It is clearly evident that during recent months the red and white armoury has come under intense pressure, with many even questioning whether “Arsene Wenger is the right man for Arsenal Football Club?”.
A few years ago such a question would have been responded with laughter, yet today critics and many Arsenal fans find themselves pondering on the very thought of Arsenals greatest manager being replaced. Nobody can dispute the fact that Arsene has built a legacy, by taking an average mid-table team and transforming them into world class performers that truly know how to play the beautiful game. Moving on from the tough tackling days of George Graham, and the one nil wins followed by “boring boring Arsenal” chanting, Wenger has brought a sense of elegance and swagger to the club.
With those that once jeered now finding themselves mesmerised by the exquisite passing and free-flowing attacking flair of Arsenal Football Club. Arsenal’s growth in unique style and brand of football has not been an overnight achievement.

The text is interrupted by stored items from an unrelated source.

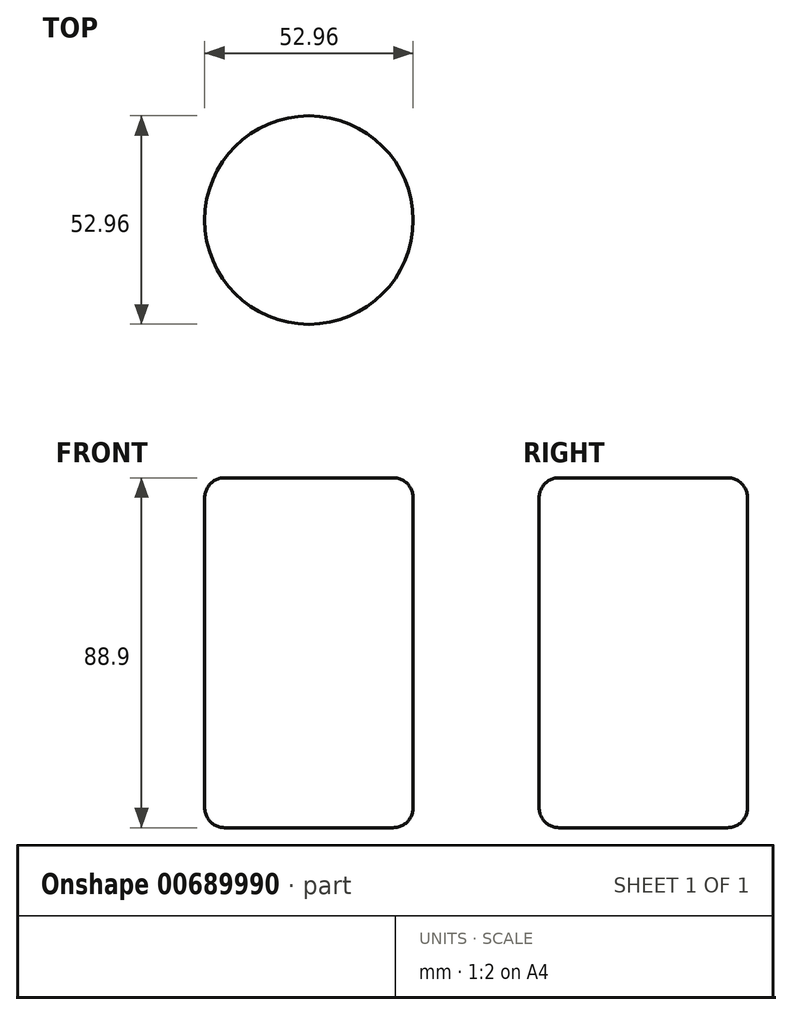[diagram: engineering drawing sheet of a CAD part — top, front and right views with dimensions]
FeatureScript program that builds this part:
annotation { "Feature Type Name" : "Feature", "Feature Type Description" : "" }
export const myFeature = defineFeature(function(context is Context, id is Id, definition is map)
    precondition{}
    {
        {
            var Q0;
            Q0=qCreatedBy(makeId("Top.planeOp"),FACE);
            var sketch = newSketch(context, id + "F0", { "sketchPlane" : qUnion([Q0])});
            skCircle(sketch, "E0", {"center": v(0, 0) * mm, "radius": 26.48 * mm});
            skSolve(sketch);
        }
        {
            var Q0;
            Q0=makeQuery(id+"F0.imprint","IMPRINT",FACE,{"disambiguationData":[TD([[makeQuery(id+"F0.imprint","IMPRINT",EDGE,{"derivedFrom":sQuery(id+"F0.wireOp",EDGE,"E0")}),1.0]])]});
            extrude(context, id + "F1", {"entities" : qUnion([Q0]), "depth" : 88.9 * mm, "offsetDistance" : 25.4 * mm});
        }
        {
            var Q0;
            Q0=makeQuery(id+"F1.opExtrude","CAP_EDGE",EDGE,{"disambiguationData":[OSD([sQuery(id+"F0.wireOp",EDGE,"E0")])],"isStart":false});
            var Q1;
            Q1=makeQuery(id+"F1.opExtrude","SWEPT_FACE",FACE,{"disambiguationData":[OSD([sQuery(id+"F0.wireOp",EDGE,"E0")])]});
            fillet(context, id + "F2", {"entities" : qUnion([Q0, Q1]), "radius" : 5.08 * mm, "tangentPropagation" : true, "allowEdgeOverflow" : false});
        }
    });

The important thing to emphasis is that such success, as oppose to the likes of Jose Mourinho and Roberto Mancini, has been achieved with little resources.
Unlike Chelsea and Manchester City’s Billionaire owners investing Millions of pounds buying new talent, Arsenal have always chosen an alternate path, one that has involved the manager implementing his philosophical views of “creating talent as oppose to buying it”. A belief that the clubs modern day foundations have since been based on and an understanding shared throughout the hierarchy of the club.
The “miracle worker”, an alias once used to describe Arsene Wenger by former Vice Chairman David Dein, has managed to unearth gems in the form of Patrick Vieira and Theirry Henry, combined with bringing out the best in club veterans such as Dennis Bergkamp and Martin Keown. All whom featured in Arsenals 2003/2004 squad that went on complete the whole season unbeaten, a freight that was later to be dubbed the “Invincible Season”.
Arsenals other success under Wenger has included two more Premier League titles, four FA Cups, four Community Shields, and a host of runners up medals including 2005/2006 Champions League. In fact, under Wenger the club has never finished below fourth place and failed to qualify for Europe.
Arsene Wenger’s knowledge and economical background should also be noted. As well as impressively holding a Bachelor’s and Master’s Degree in Electrical Engineering and Economics respectively, the French maestro along with his native language and English can in fact speak fluent Japanese. This is following a brief, yet trophy packed, spell in Japan’s domestic J-league where he coached Nagoya Grampus Eight. His shrewd business dealings in difficult financial times have resulted in huge dividends being paid, with profits well exceeding overheads.
Hence majority stakeholder Stan Kroenke’s recent public showing of support for his manager. Yet despite all this, the question still remains is “Arsene Wenger the right man for Arsenal Football Club?” The well-informed person will tell you that the facts speak for themselves.